--- START ---

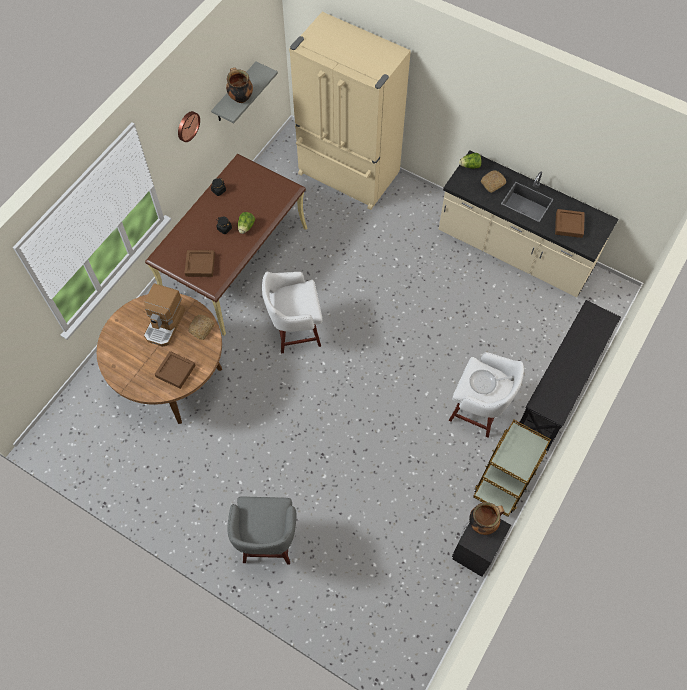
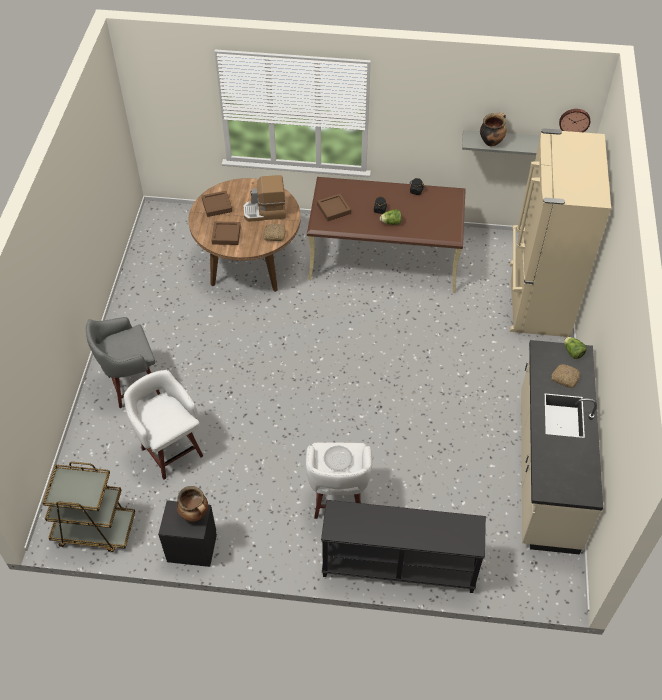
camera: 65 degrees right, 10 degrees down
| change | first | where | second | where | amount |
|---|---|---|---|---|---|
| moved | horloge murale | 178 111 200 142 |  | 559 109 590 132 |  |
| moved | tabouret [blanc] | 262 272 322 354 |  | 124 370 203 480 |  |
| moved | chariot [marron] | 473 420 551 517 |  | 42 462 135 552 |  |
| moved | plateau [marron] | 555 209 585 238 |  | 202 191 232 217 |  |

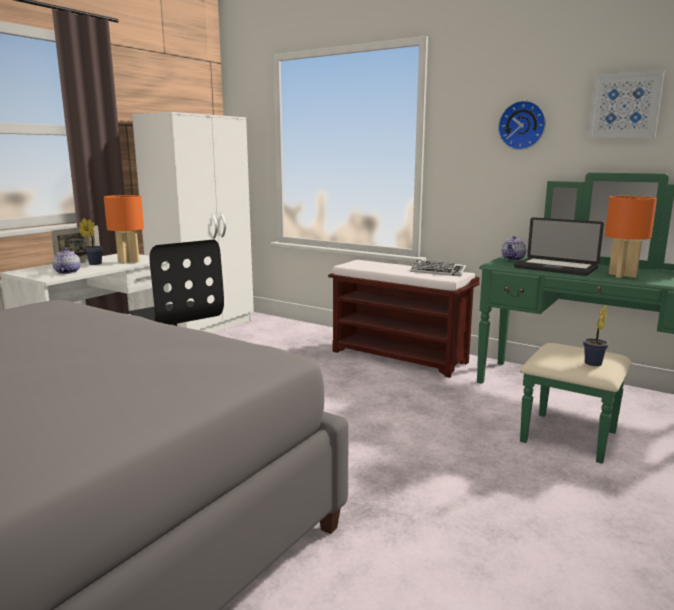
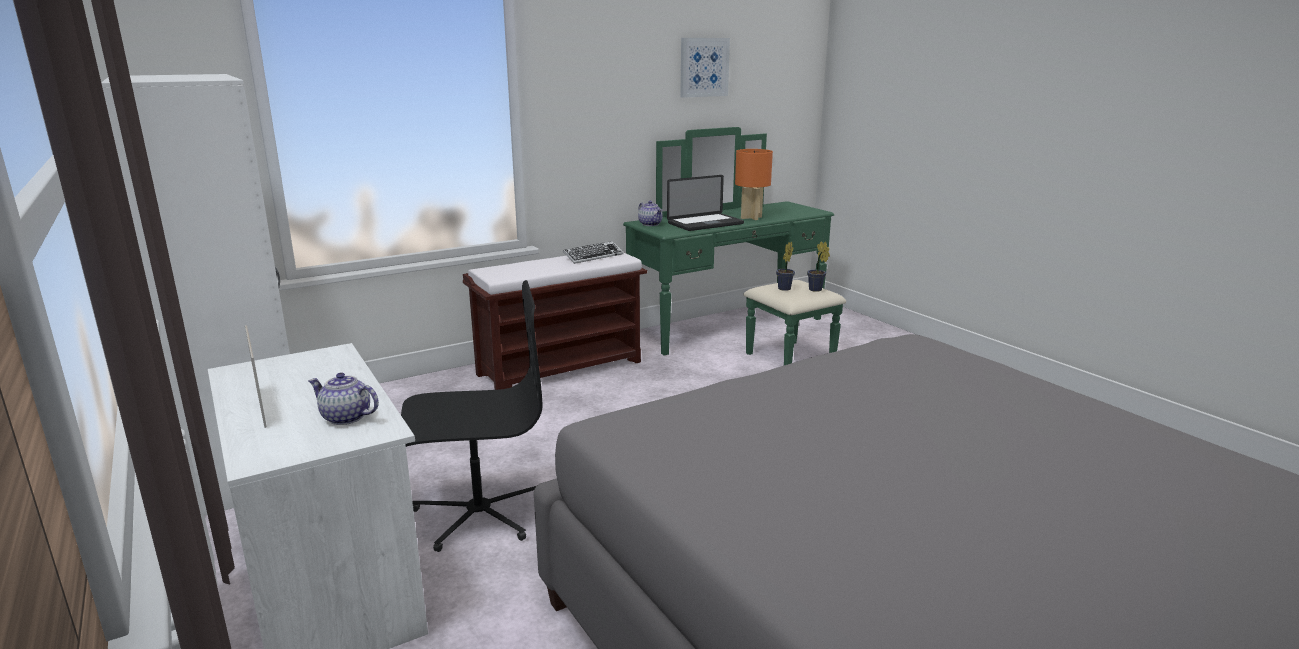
camera: 65 degrees left, 5 degrees up
| change | first | where | second | where | amount |
|---|---|---|---|---|---|
| moved | plante en pot | 78 218 103 265 |  | 776 242 795 291 |  |
| removed | lampe de table [orange] | 104 195 144 264 |  |  |  |
| removed | horloge murale | 498 100 546 150 |  |  |  |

--- END ---

- PROBLEM DETAILS -
From the line with "moved | tabouret" down to the last line of the entries above, set down every line exactly, apart from the pictures.

- ANSWER AREA -
| moved | tabouret [blanc] | 262 272 322 354 |  | 124 370 203 480 |  |
| moved | chariot [marron] | 473 420 551 517 |  | 42 462 135 552 |  |
| moved | plateau [marron] | 555 209 585 238 |  | 202 191 232 217 |  |

camera: 65 degrees left, 5 degrees up
| change | first | where | second | where | amount |
|---|---|---|---|---|---|
| moved | plante en pot | 78 218 103 265 |  | 776 242 795 291 |  |
| removed | lampe de table [orange] | 104 195 144 264 |  |  |  |
| removed | horloge murale | 498 100 546 150 |  |  |  |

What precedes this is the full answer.